>> start PASSAGE TO READ

As discussed above, the inventors have appreciated that it may be the case that for some workload sizes, it may be faster to process data with the model not only with the received data, but with additional data. To determine whether to supplement received data with additional data to yield a larger workload size so as to achieve a desired performance metric (e.g., shortest runtime), some implementations may proceed to block 340 in which larger workload sizes are evaluated.

In block 340, the configuration process 300 evaluates, for each of various workload sizes, whether the runtime data from blocks 320, 330 indicates that any larger workload size has a shorter runtime than a workload size being considered. In block 340, the varying workload sizes may, in some implementations, include each workload size for which data was obtained in block 320 and that was considered in block 330. In some such implementations, the configuration process 300 may start at size 2N (twice the configured maximum workload size N from block 310) and iteratively consider each workload size, decreasing by one additional data unit in each iteration. In each iteration, the configuration process 300 may evaluate whether any workload size larger than the workload size under evaluation has a shorter runtime (or otherwise meets a desired performance metric). The configuration process 300 may then store configuration data indicating, for a workload size, whether the fastest runtime is with that workload size or with a larger workload size. The configuration data in each iteration may also indicate, using the results of block 330 or earlier iterations of block 340, whether the fastest runtime for that workload size is as a single batch of data of that workload size or as a combination of batches having a total data size matching that workload size.

>> end PASSAGE TO READ

▶ YOUR GOAL
In the passage on workload sizes, what size may the configuration process start from in block 340? The material that comes next has no connection to the passage on workload sizes.

>> start DATA LINES

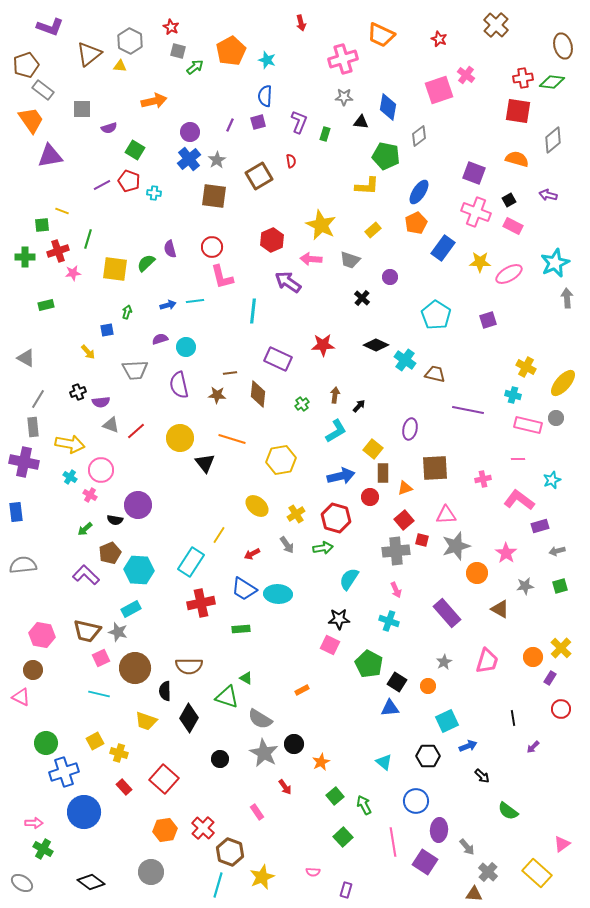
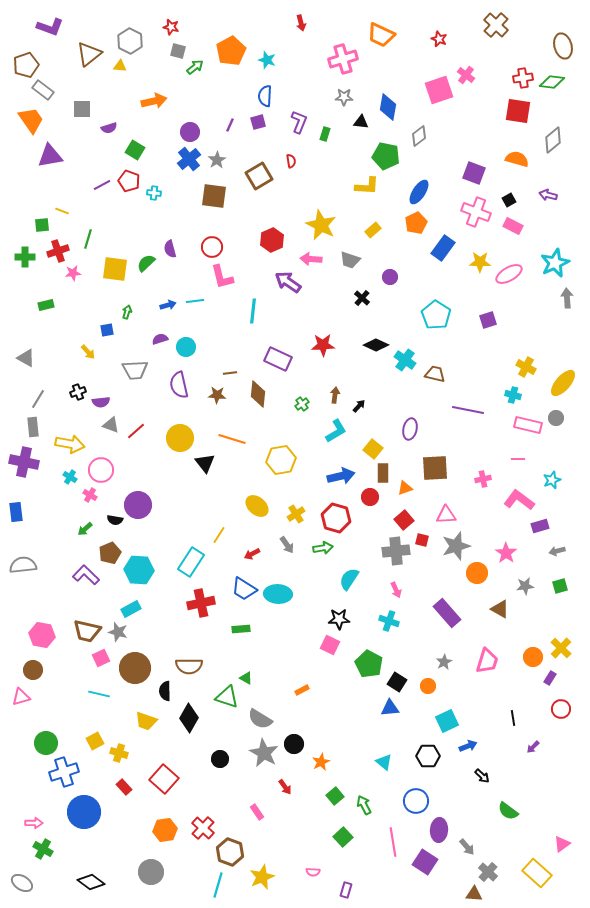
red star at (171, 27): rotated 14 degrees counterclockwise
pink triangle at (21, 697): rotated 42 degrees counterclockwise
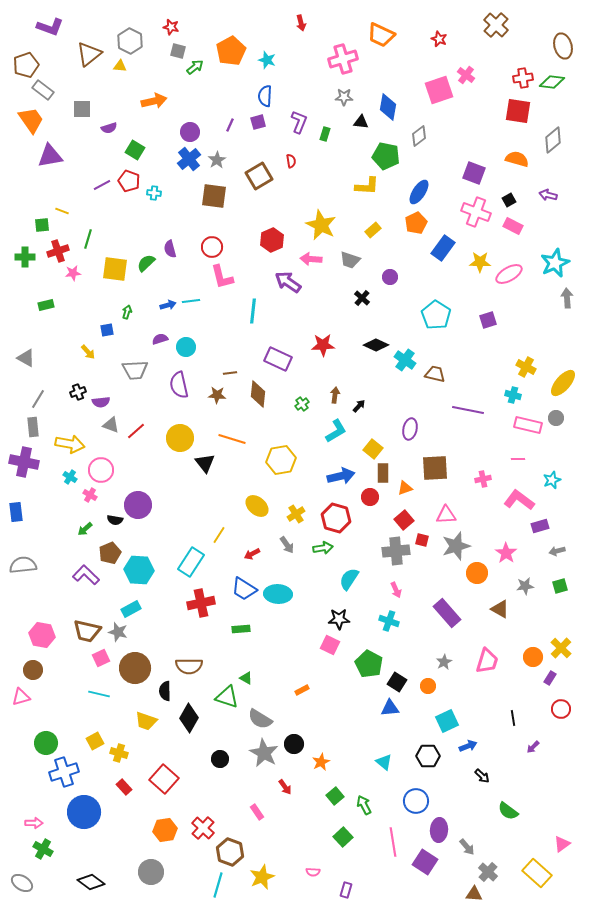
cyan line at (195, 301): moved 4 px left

>> end DATA LINES

▶ TASK SOLUTION
It may start at size 2N, twice the configured maximum workload size N from block 310.